In one campaign leaflet, Mary Lou McDonald, the deputy leader of Sinn Fein – the fourth-biggest party in the last Irish parliament – wanted to be quoted invoking the spirit of one of the figureheads of the Irish Republican movement, Bobby Sands, the IRA hunger striker who starved himself to death in the Maze Prison in Northern Ireland in 1981.
However, somewhere along the way Bobby became Booby and nobody noticed until the leaflets were printed and were starting to be distributed. Not surprisingly the error has caused some amusement and awful punning on social media. [added emphasis]
Interestingly though, the Irish News this morning reported Sinn Féin’s initial reaction to Mary Lou McDonald’s “Booby Sands” leaflet. And it wasn’t an apology for the typo…
A spokesman for Sinn Féin claimed on Sunday that the the images of the leaflet were “totally false” and had been altered by opponents of the party.
But by the time the BBC Trending report was written the party’s position had changed been clarified…

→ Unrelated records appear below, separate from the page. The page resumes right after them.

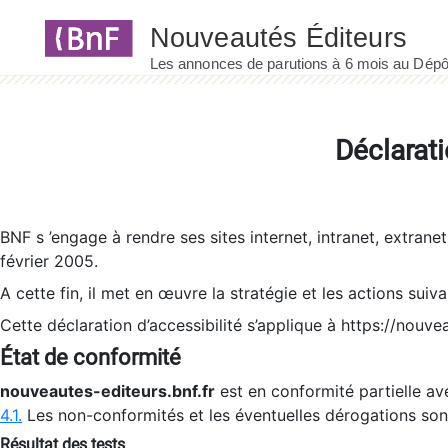
Panneau de gestion des cookies
Déclarati
BNF s ’engage à rendre ses sites internet, intranet, extrane
février 2005.
A cette fin, il met en œuvre la stratégie et les actions suiv
Cette déclaration d’accessibilité s’applique à https://nouvea
État de conformité
nouveautes-editeurs.bnf.fr
est en conformité partielle ave
4.1.
Les non-conformités et les éventuelles dérogations so
Résultat des tests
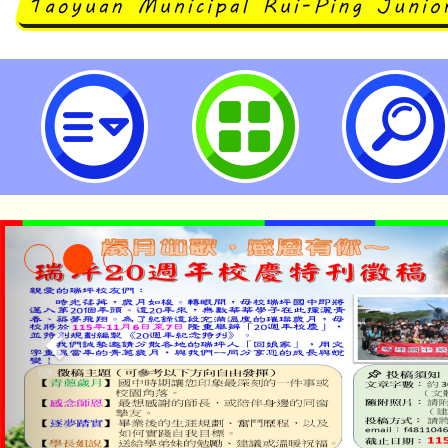
有關本市114學年度國民中學各類
學前鑑定事宜-桃園市立瑞坪國民中
淨零綠生活教案入校路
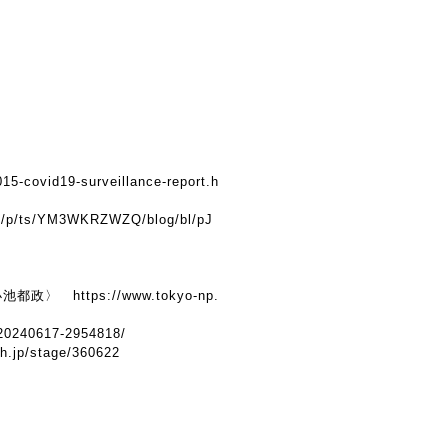
015-covid19-surveillance-report.h
jp/p/ts/YM3WKRZWZQ/blog/bl/pJ
証小池都政〉
https://www.tokyo-np.
e/20240617-2954818/
ch.jp/stage/360622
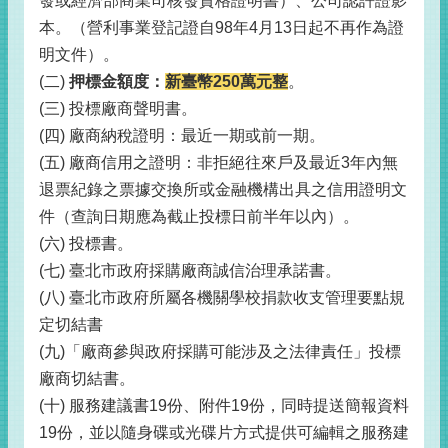
發或經濟部商業司核發資格證明書）、公司認許證影
本。（營利事業登記證自98年4月13日起不再作為證
明文件）。
(二)
押標金額度：
新臺幣250萬元整
。
(三) 投標廠商聲明書。
(四) 廠商納稅證明：最近一期或前一期。
(五) 廠商信用之證明：非拒絕往來戶及最近3年內無
退票紀錄之票據交換所或金融機構出具之信用證明文
件（查詢日期應為截止投標日前半年以內）。
(六) 投標書。
(七) 臺北市政府採購廠商誠信治理承諾書。
(八) 臺北市政府所屬各機關學校捐款收支管理要點規
定切結書
(九)「廠商參與政府採購可能涉及之法律責任」投標
廠商切結書。
(十) 服務建議書19份、附件19份，同時提送簡報資料
19份，並以隨身碟或光碟片方式提供可編輯之服務建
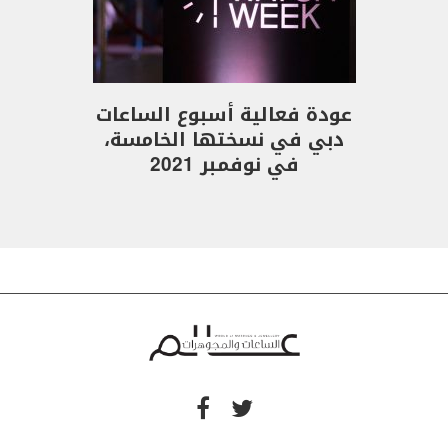
عودة فعالية أسبوع الساعات
دبي في نسختها الخامسة،
في نوفمبر 2021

A Sinn Fein spokesperson told BBC Trending: “The leaflet was commissioned and printed by a local area [printers]. It contained a typo that should never have been printed or distributed. The leaflet has been withdrawn.“
That “printers” may be a BBC invention. The Sinn Féin spokesperson could have been referring to a local area party organisation having commissioned and printed the leaflet rather than the party centrally. ANYhoo…
Meanwhile, on Twitter, the laughter [of our children? – Ed] continues.
This explains why so many Sinn Fein activists really like the Basque region. #BoobySands
— Paddy Duffy (@PaddyDuffy) February 7, 2016
Adds Today’s Irish News [9th Feb] has the uncorrected quote from the Sinn Féin spokesman
“The leaflet was commissioned and printed by a local area, rather than centrally,” he said.
“It contained a typo that should have prevented it from being printed or distributed. The leaflet has since been withdrawn.”